A few days later, Greenpeace visited the headquarters of processing plant Expur Urziceni to check whether the GM cereals had already made it to the stage of processing for commercialisation. "The soya at Expur tested positive for GM. Even more, the factory does not have separate lines for GM and conventional cereals," Gabriel Paun told IPS Sep. 11, one day after the Greenpeace visit to the factory.
Whether the information provided by Greenpeace will be confirmed officially or not, the organisation has managed to draw attention to an undisputable fact: for several years, Romanians have been consuming GM cereals against their will and without being notified.
According to a study conducted by the independent group Mercury Research in June 2007, 67 percent of Romanians would not voluntarily consume genetically modified foods. Moreover, according to the Association for Consumer Protection, 98 percent of Romanians demand aliments containing GMOs to be clearly labelled.
European legislation calls for adequate labelling of products containing GMOs. But Greenpeace warns that "at the moment, Romania does not have the necessary infrastructure to ensure the traceability and labelling of GMOs."

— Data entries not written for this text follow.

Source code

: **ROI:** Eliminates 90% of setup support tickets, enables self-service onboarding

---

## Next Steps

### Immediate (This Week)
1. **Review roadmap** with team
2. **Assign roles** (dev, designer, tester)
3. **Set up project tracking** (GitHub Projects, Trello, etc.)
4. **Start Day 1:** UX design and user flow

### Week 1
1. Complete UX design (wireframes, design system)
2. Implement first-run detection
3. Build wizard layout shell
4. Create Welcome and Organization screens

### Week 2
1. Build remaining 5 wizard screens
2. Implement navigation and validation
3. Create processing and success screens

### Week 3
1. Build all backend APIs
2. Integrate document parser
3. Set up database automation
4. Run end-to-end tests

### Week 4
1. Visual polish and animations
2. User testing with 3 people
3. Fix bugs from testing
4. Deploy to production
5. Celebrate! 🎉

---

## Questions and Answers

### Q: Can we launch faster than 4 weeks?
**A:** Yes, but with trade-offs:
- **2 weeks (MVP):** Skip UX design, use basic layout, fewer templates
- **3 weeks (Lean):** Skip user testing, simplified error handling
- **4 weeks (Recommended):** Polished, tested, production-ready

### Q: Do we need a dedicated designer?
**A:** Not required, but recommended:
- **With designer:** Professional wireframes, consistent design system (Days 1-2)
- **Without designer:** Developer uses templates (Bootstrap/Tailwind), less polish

The supermarkets operating in the country take advantage of this situation. An inquiry made by Greenpeace in June showed that, from 15 retailers operating in Romania, only four could guarantee their shelves are free of GMOs. Five others have declared that they do not use GMOs in their own branded products, while the rest either did not want to respond to the questionnaire or refused to guarantee the absence of GMOs from their shelves.
Rather than wait for clarification of legislation on GMO use, ecologists argue that such products should be banned completely, given their potential major negative impact on human health and environment.
A sign of hope in this direction was given last week by Gheorghe Albu, secretary of state for agriculture. During a press conference, he declared that his ministry might agree to a complete ban on GMOs in Romania "if the ministry of environment, as the authority in charge, also agrees to such a ban."
Activists are trying to press the Romanian authorities to completely ban production and cultivation of GMOs in the country. A first sign of hope was a recent statement by the ministry of agriculture. Officials of the ministry have expressed an opening towards the complete outlawing of GMOs "if the ministry of environment, as the competent authority in the field, is willing to do the same."